Açıklama: Abdullah b. Bişr ile Süleyman b. Mihran arasında inkıta' vardır. Kültürümüzde Hadisler projesini ilgilendiren kısım: إِنَّ الرُّقَى وَالتَّمَائِمَ وَالتِّوَلَةَ شِرْكٌ
Bize Ârim, ona Hammâd, ona Eyyûb, ona Ebu Kılâbe, ona da Enes şöyle rivayet etmiştir: Ebu Talha ile Enes b. Nadr, Enes ibn Mâlik'e dağlama tedavisi uygulamışlar ve dağlamayı Ebu Talha bizzat kendi eliyle yapmıştır. Abbâd b. Mansur der ki: Bize Eyyûb, ona Ebu Kılâbe, ona da Enes b. Mâlik şöyle demiştir: Rasulullah (sav) Ensâr'dan bir hane halkına zehirli hayvanların zehrinden ve kulak ağrısından korunmak üzere rukye (okuyup üflemek) yoluyla tedaviye izin vermiştir. Yine Enes der ki: Rasulullah (sav) hayatta iken zatülcenp hastalığından dolayı bana dağlama tedavisi yapıldı. Ebu Talha, Enes b. Nadr ve Zeyd b. Sabit benim bu tedavimde hazır bulundu, Ebu Talha dağlamayı yaptı.

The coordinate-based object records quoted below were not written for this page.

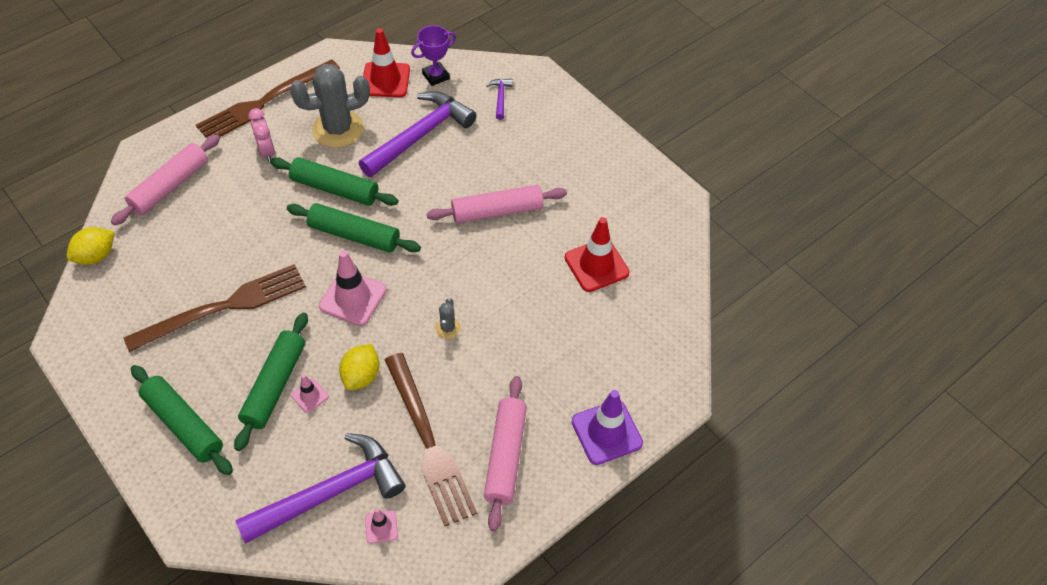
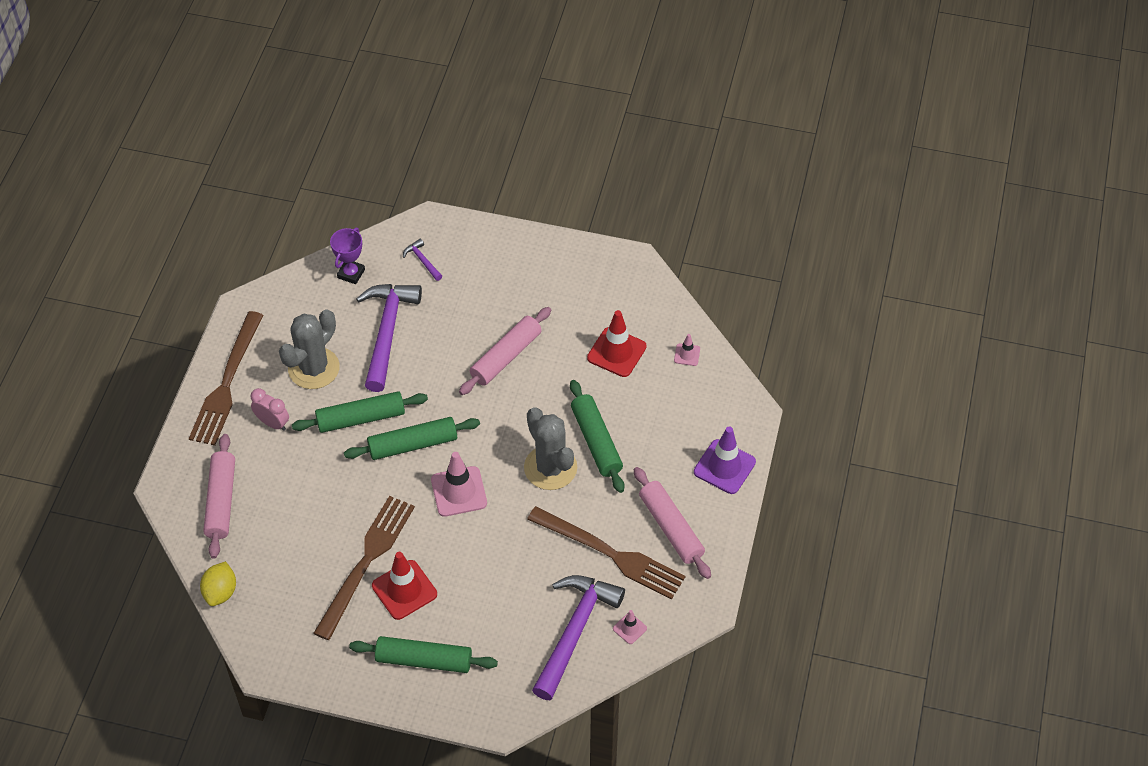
camera: 35 degrees left, 0 degrees up
(274, 385) = (463, 590): green rolling pin -> green rolling pin (596, 441)
(310, 396) = (496, 580): pink traffic cone -> pink traffic cone (687, 354)
(361, 376) = (520, 542): yellow lemon -> none
(385, 80) = (311, 302): red traffic cone -> red traffic cone (404, 590)
(448, 328) = (550, 468): grey cactus -> grey cactus, size x2.29

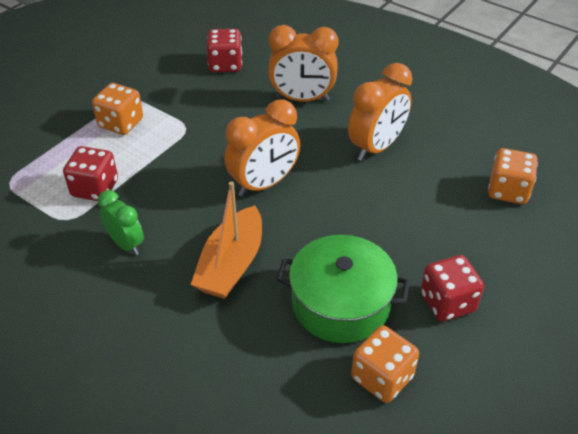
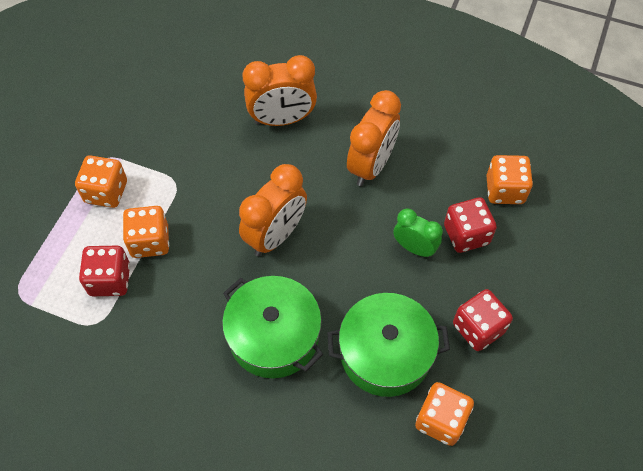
camera: 15 degrees left, 15 degrees up
(126, 244) = (165, 338): green clock -> green clock (414, 248)
(144, 166) = (150, 241): none -> orange dice
(225, 65) = (189, 90): red dice -> red dice (466, 235)
(231, 264) = (274, 336): orange boat -> green pot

Bize Harun b. Hayyan, ona İbrahim b. Musa, ona Abde b. Süleyman, ona Ebu Cenab, ona Abdurrahman b. Ebu Leyla, ona da babası Ebu Leyla (ra) şöyle demiştir: Ben Hz. Peygamber'in (sav) yanında otururken bir bedevi huzura gelerek “hasta bir erkek kardeşim var” dedi. Peygamber (sav) "Kardeşinin hastalığı nedir?" diye sordu. Bedevi “Kardeşimde delilik var” dedi. Peygamber (sav) "Git de onu bana getir" buyurdu. Ebu Leylâ der ki: Bedevi de gidip onu getirdi ve Peygamber'in (sav) önünde oturttu. Ben, Peygamber'in (sav) ona şifaya kavuşması için Allah'a sığınarak Fatiha Suresi, Bakara suresinin başından dört ayet, ortalarından on ayet, Haşr suresinin sonundan üç ayet, İhlâs ve Muavvizeteyn surelerini okuduğunu işittim. Sonra bedevi şifaya kavuşup hiçbir rahatsızlığı kalmayarak ayağa kalktı.
Bize İmrân b. Meysere, ona İbn Fudayl, ona Husayn; (T) Bana Üseyd b. Zeyd, ona Hüşeym, ona Husayn, ona Saîd b. Cübeyr, ona da İbn Abbas'ın rivayet ettiğine göre Rasulullah (sav) şöyle buyurmuştur: "Bana ümmetler gösterildi. Bir de baktım ki bir Peygamberler, kiminin yanında bir ümmet, kiminin yanında küçük bir grup, kimisi on kişiyle, kimi de beş kişi ile geçiyor, hatta yanında hiç kimse bulunmayan, tek başına geçen Peygamber de gördüm. Birden uzaktan büyük bir kalabalık göründü. “Ey Cibrîl, bunlar benim ümmetim mi?” diye sordum. Cebrâil “Hayır, sen şu ufka bak” dedi. Ufka bakınca çok büyük bir karaltı gördüm. “Senin ümmetin işte onlardır. Onların öncüsü olan yetmiş bin kişi hesap ve azap yoktur” dedi. Ben, “Niçin onlara hesap ve azap yoktur?” diye sorunca “Onlar ateşle dağlama ve rukye yapmaz, uğursuzluk telakkisine inanmazlar. Onlar sadece Rablerine güvenip dayanırlar” dedi. Bunun üzerine Ukkâşe b. Mıhsan ayağa kalktı ve “Beni onlardan kılması için Allah'a dua et” dedi. Rasulullah (sav) de, “Allah'ım, Ukkaşe'yi onlardan kıl” diye dua etti. Ardından bir başka adam kalktı ve o da “Beni de onlardan kılması için Allah'a dua ediver” dedi. Bunun üzerine Hz. Peygamber (sav) “Bu hususta Ukkâşe seni geçti” buyurdu."
Bize Ebu Yemân, ona Ebu Bekir b. Ebu Meryem, ona bazı Şeyhler, ona da Fudâle b. Ubeyd el-Ensârî şöyle demiştir: Hz. Peygamber (sav) bana rukye yapmayı (şifa niyetiyle dua okumayı) öğretti ve uygun gördüğüm kimseye rukye yapmamı emrederek "şöyle söyle" buyurdu: "ey Rabbimiz, ey göklerde olan Allah! İsmin mukaddes olsun. Emrin (rahmetin) hem gökte hem de yerdedir. Allah'ım! Gökyüzünde olduğu gibi yeryüzünde bizim üzerimize de rahmetini lutfet. Ey pak ve sıhhatli olanların Rabbi Allah'ım! Günahımızı, vebalimizi ve hatalarımızı bağışla. Falancanın hastalığı için rahmetinden bir rahmet, şifandan bir şifa indir de şifa bulup iyileşsin." Hz. Peygamber (sav) "bunu üç defa söyle, sonra da muavvizeteyn surelerini üç defa oku" buyurdu.